(Work to be completed): Please output all the entries word for word, without the pictures.

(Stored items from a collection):
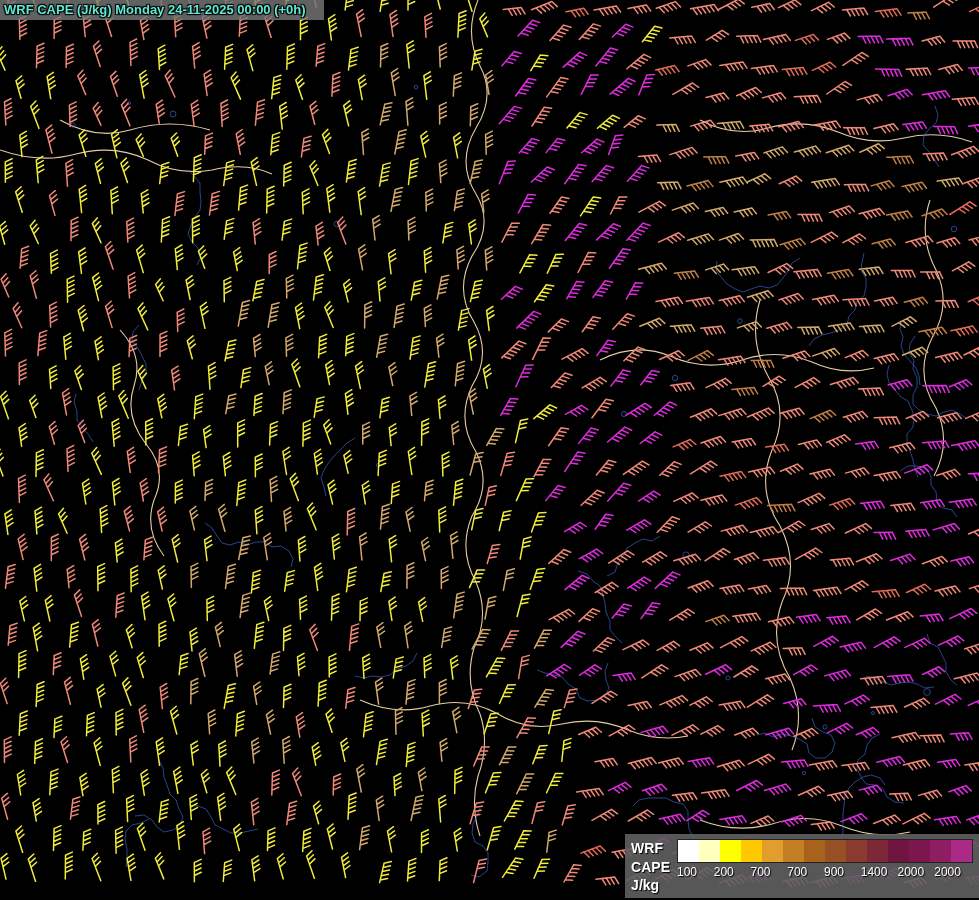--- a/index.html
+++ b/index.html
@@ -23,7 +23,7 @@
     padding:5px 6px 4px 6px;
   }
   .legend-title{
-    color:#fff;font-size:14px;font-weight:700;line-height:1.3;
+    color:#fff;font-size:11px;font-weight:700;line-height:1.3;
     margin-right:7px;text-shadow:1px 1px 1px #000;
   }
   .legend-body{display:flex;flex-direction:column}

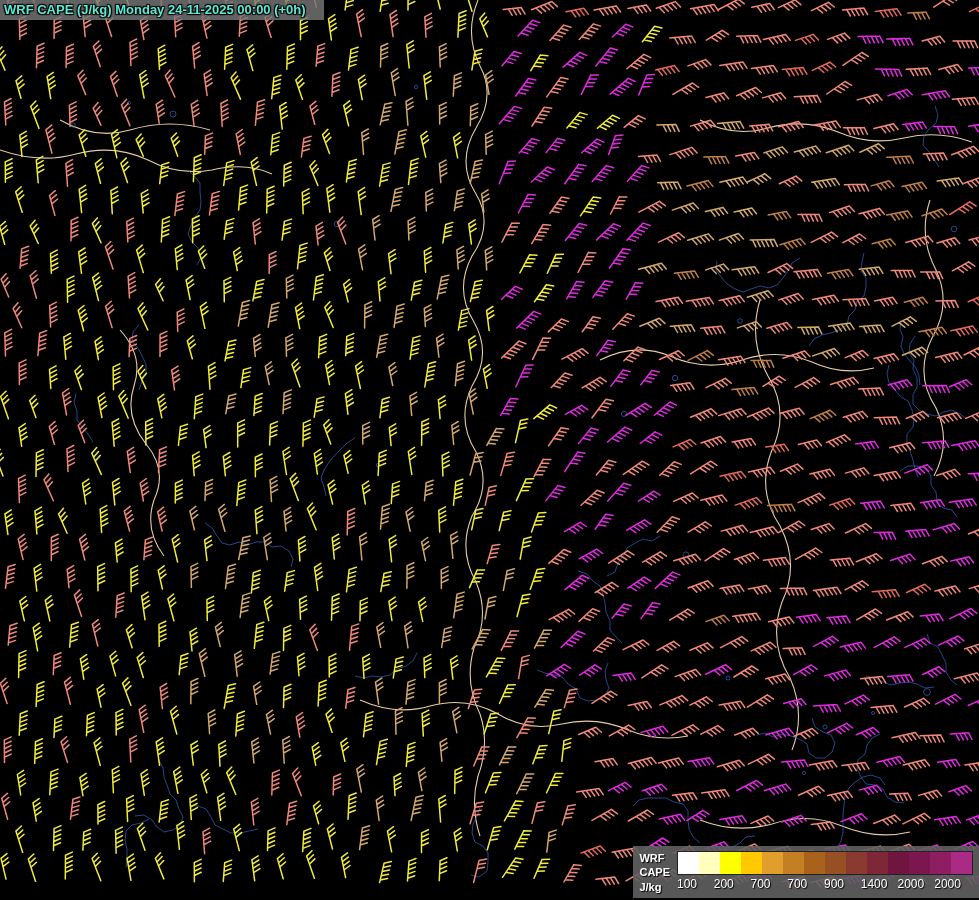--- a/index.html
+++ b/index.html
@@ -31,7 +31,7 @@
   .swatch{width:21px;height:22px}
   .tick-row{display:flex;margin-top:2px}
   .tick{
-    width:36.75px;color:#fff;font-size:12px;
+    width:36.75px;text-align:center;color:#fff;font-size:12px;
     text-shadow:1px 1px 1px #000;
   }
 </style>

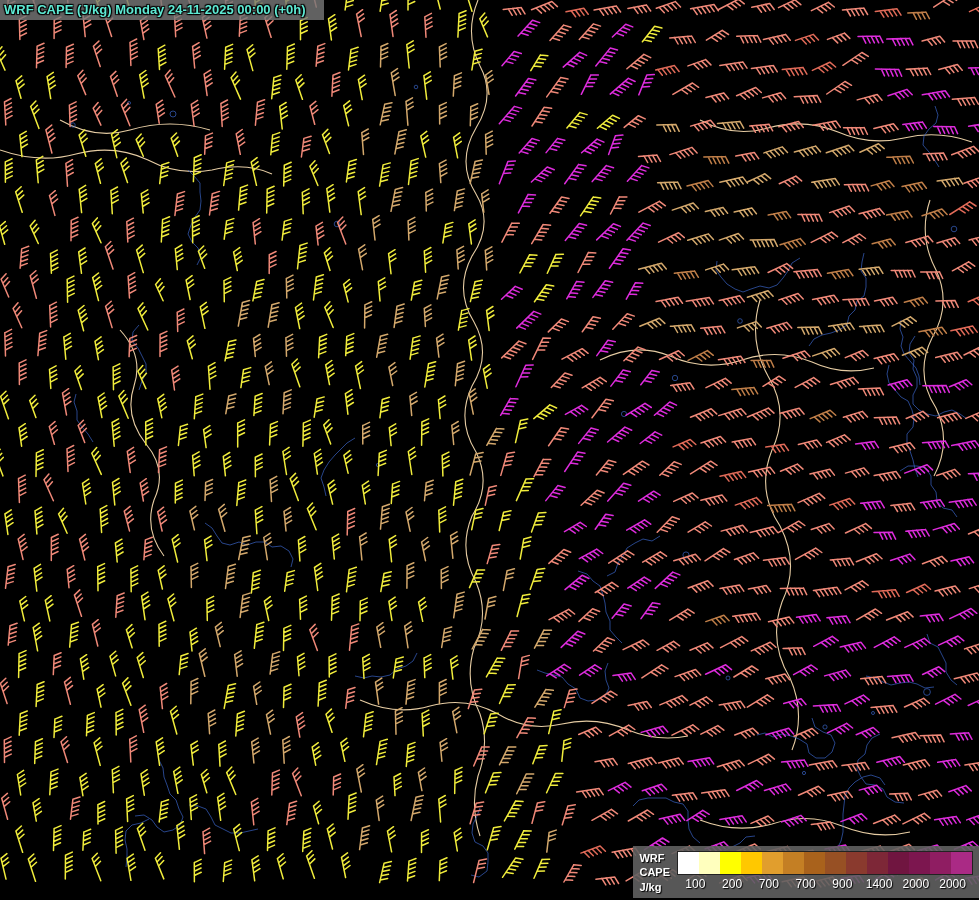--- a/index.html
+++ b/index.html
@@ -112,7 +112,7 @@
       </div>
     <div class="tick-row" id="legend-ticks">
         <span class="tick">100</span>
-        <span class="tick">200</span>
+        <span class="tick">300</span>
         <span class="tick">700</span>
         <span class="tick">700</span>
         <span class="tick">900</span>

(Answer box):
--- a/index.html
+++ b/index.html
@@ -23,7 +23,7 @@
     padding:5px 6px 4px 6px;
   }
   .legend-title{
-    color:#fff;font-size:14px;font-weight:700;line-height:1.3;
+    color:#fff;font-size:11px;font-weight:700;line-height:1.3;
     margin-right:7px;text-shadow:1px 1px 1px #000;
   }
   .legend-body{display:flex;flex-direction:column}

--- a/index.html
+++ b/index.html
@@ -31,7 +31,7 @@
   .swatch{width:21px;height:22px}
   .tick-row{display:flex;margin-top:2px}
   .tick{
-    width:36.75px;color:#fff;font-size:12px;
+    width:36.75px;text-align:center;color:#fff;font-size:12px;
     text-shadow:1px 1px 1px #000;
   }
 </style>

--- a/index.html
+++ b/index.html
@@ -112,7 +112,7 @@
       </div>
     <div class="tick-row" id="legend-ticks">
         <span class="tick">100</span>
-        <span class="tick">200</span>
+        <span class="tick">300</span>
         <span class="tick">700</span>
         <span class="tick">700</span>
         <span class="tick">900</span>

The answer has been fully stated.